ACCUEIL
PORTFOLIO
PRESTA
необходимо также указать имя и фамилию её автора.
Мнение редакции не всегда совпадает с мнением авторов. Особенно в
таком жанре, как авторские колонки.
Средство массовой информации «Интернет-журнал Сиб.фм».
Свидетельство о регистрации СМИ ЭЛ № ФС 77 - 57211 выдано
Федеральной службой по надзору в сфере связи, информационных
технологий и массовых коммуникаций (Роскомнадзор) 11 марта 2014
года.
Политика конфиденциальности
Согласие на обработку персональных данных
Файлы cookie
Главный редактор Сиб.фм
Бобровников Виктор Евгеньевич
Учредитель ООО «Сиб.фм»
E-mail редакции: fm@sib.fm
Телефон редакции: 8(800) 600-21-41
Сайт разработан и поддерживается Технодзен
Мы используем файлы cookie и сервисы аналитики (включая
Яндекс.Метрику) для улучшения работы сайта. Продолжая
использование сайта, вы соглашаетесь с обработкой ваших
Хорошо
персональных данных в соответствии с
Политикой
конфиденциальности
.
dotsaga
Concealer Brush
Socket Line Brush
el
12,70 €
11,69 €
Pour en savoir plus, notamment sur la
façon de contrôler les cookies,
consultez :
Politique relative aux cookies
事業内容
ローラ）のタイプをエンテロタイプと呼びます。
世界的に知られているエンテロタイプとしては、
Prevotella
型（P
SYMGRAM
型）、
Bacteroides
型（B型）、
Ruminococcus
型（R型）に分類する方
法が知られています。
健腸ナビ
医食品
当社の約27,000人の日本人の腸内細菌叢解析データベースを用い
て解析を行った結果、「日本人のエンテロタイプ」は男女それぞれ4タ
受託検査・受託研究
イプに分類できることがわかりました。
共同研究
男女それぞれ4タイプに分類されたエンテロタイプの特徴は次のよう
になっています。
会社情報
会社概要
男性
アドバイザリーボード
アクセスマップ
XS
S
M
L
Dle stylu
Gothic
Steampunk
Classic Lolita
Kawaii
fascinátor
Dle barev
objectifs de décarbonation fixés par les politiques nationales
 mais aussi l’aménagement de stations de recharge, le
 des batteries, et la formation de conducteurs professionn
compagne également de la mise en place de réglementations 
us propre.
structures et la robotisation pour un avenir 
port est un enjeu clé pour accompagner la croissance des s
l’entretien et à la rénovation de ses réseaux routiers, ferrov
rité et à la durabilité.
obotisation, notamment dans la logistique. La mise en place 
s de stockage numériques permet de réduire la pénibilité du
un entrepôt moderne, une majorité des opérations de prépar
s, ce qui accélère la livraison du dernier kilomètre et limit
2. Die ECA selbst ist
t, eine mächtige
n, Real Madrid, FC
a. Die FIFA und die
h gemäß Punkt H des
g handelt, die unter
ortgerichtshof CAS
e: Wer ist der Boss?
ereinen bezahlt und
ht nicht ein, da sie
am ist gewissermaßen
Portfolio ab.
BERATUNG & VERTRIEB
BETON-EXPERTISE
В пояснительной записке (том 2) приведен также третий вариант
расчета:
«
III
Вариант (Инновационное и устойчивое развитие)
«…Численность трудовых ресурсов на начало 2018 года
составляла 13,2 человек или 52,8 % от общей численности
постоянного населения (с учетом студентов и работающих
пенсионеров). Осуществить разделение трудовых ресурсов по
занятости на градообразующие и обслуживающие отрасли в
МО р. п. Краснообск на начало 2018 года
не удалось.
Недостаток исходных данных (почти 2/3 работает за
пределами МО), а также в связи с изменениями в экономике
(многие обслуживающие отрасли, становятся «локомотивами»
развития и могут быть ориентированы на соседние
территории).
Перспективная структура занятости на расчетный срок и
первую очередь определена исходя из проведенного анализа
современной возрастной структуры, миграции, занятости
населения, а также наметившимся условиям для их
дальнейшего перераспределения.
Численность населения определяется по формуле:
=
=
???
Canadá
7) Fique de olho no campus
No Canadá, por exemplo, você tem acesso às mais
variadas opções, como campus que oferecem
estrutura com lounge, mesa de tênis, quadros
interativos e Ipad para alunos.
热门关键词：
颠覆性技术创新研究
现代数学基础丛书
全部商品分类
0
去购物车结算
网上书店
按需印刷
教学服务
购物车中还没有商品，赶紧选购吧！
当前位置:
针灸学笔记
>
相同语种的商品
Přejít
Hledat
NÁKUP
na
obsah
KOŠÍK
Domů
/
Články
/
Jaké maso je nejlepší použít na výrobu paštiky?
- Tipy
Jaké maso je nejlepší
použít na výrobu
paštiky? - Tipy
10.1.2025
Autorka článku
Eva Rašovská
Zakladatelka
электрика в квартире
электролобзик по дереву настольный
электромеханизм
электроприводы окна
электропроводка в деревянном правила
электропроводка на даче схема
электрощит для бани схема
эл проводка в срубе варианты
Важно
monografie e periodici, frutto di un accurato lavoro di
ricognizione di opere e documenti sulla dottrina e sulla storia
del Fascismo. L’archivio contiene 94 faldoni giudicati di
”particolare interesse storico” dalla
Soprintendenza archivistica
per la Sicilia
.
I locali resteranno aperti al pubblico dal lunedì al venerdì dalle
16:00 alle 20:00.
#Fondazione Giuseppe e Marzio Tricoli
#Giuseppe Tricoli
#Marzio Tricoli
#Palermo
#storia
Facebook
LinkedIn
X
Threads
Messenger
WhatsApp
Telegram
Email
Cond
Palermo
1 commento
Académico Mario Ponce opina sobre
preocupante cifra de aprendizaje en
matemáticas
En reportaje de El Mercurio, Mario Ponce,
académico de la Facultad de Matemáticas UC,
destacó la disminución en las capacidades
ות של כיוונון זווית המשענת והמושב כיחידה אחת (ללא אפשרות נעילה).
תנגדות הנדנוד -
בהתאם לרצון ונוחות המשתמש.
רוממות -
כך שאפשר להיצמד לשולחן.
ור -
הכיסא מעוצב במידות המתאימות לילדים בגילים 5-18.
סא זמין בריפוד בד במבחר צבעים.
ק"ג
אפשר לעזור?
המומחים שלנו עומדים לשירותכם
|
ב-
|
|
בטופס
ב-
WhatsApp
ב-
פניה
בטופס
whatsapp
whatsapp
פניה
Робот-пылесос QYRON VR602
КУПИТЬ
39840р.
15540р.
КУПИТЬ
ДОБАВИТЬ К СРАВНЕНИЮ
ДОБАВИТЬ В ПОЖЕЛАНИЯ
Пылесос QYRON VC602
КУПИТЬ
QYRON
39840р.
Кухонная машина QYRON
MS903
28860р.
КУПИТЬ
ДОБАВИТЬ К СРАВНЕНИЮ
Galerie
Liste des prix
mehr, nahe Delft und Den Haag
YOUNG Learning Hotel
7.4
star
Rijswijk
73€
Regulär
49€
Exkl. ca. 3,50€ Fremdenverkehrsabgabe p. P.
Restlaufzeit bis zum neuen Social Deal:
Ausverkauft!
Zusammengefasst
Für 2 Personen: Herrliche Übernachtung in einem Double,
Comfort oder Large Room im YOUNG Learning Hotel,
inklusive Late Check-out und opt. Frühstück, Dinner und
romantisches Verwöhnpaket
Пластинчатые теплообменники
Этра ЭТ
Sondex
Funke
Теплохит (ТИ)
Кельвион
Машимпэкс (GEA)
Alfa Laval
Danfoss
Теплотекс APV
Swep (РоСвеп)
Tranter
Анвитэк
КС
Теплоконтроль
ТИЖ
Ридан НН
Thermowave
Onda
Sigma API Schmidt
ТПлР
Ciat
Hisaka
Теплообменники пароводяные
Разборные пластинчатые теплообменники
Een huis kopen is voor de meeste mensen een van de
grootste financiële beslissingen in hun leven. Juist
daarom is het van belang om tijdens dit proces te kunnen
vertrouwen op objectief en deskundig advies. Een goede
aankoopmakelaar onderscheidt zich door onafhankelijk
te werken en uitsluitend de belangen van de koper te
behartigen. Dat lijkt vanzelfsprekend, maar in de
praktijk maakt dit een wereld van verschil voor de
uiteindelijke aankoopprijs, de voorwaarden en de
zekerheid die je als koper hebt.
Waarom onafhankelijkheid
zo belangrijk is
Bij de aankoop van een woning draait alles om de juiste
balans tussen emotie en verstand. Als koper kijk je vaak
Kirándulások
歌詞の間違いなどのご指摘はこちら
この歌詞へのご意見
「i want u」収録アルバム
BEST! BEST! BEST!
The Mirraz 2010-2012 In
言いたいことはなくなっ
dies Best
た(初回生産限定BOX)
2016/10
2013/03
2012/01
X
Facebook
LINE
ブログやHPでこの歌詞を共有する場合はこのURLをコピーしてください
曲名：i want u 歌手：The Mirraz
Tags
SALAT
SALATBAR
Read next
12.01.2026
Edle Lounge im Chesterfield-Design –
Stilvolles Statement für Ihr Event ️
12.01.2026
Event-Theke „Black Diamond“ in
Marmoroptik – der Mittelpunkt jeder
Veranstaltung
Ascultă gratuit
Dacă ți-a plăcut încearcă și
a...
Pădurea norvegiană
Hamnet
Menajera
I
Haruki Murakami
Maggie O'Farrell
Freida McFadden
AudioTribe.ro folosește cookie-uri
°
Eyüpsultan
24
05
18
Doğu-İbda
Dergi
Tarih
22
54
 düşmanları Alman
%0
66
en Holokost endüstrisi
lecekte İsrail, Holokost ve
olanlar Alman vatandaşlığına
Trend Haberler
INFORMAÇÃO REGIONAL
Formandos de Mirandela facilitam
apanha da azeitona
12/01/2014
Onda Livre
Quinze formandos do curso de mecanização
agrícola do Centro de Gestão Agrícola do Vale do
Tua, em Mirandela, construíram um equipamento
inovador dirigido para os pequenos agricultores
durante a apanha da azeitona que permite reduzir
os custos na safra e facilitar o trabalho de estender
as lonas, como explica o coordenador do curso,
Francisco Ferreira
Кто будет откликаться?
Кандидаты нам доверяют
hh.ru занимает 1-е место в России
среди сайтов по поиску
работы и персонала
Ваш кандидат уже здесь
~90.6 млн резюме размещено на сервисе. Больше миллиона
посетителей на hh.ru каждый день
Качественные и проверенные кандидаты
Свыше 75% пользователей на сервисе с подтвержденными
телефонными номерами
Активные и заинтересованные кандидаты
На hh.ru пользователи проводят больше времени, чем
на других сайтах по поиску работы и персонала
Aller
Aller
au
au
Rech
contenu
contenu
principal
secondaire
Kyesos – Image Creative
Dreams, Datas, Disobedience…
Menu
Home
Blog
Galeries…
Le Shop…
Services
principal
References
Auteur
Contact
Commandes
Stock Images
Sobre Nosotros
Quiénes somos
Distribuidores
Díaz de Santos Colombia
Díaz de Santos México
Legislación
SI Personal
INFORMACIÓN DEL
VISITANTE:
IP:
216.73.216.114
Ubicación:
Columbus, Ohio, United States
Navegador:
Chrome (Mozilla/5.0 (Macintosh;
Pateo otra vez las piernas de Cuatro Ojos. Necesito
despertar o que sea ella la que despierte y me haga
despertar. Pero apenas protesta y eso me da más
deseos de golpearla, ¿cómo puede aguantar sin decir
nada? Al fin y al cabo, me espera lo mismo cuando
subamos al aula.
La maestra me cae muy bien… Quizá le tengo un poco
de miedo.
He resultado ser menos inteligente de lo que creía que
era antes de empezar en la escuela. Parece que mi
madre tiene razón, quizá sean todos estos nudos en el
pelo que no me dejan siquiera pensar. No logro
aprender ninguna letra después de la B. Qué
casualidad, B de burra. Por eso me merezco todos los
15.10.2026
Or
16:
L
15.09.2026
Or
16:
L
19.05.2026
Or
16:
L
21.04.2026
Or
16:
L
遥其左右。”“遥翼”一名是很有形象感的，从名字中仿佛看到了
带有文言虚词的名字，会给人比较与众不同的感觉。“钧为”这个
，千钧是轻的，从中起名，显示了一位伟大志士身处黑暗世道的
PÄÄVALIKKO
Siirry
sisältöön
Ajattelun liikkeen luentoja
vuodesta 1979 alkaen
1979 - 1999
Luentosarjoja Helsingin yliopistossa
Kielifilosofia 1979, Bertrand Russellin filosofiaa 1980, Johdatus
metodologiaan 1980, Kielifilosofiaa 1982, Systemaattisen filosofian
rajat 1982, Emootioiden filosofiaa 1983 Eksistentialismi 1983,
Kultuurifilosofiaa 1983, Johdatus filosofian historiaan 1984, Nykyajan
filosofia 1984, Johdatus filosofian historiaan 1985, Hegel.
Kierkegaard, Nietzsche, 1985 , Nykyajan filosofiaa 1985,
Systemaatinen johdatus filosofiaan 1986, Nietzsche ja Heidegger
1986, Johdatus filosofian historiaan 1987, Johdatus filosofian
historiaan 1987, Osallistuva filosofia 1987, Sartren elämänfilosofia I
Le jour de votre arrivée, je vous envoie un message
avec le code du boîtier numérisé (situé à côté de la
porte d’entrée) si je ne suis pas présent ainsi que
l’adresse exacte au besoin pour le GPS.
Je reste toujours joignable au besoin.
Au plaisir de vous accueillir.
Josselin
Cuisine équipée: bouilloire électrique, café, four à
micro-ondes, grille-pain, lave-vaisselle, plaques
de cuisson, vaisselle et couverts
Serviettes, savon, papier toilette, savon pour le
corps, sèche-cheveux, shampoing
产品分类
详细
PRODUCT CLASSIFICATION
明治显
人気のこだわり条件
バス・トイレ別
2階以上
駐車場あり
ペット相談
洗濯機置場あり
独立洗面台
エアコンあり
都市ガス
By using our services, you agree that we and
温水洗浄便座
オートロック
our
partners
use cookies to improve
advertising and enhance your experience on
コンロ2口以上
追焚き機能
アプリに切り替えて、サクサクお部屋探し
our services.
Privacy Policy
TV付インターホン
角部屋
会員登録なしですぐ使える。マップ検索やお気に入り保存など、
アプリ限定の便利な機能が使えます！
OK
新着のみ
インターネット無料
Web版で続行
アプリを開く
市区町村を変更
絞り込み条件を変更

________________________________________

▶ Problem description
Rewrite the lines from the start through the line containing "Главный редактор Сиб.фм", replacing "Роскомнадзор" with "РКН" and leaving everything else unchanged.

▶ Solution
ACCUEIL
PORTFOLIO
PRESTA
необходимо также указать имя и фамилию её автора.
Мнение редакции не всегда совпадает с мнением авторов. Особенно в
таком жанре, как авторские колонки.
Средство массовой информации «Интернет-журнал Сиб.фм».
Свидетельство о регистрации СМИ ЭЛ № ФС 77 - 57211 выдано
Федеральной службой по надзору в сфере связи, информационных
технологий и массовых коммуникаций (РКН) 11 марта 2014
года.
Политика конфиденциальности
Согласие на обработку персональных данных
Файлы cookie
Главный редактор Сиб.фм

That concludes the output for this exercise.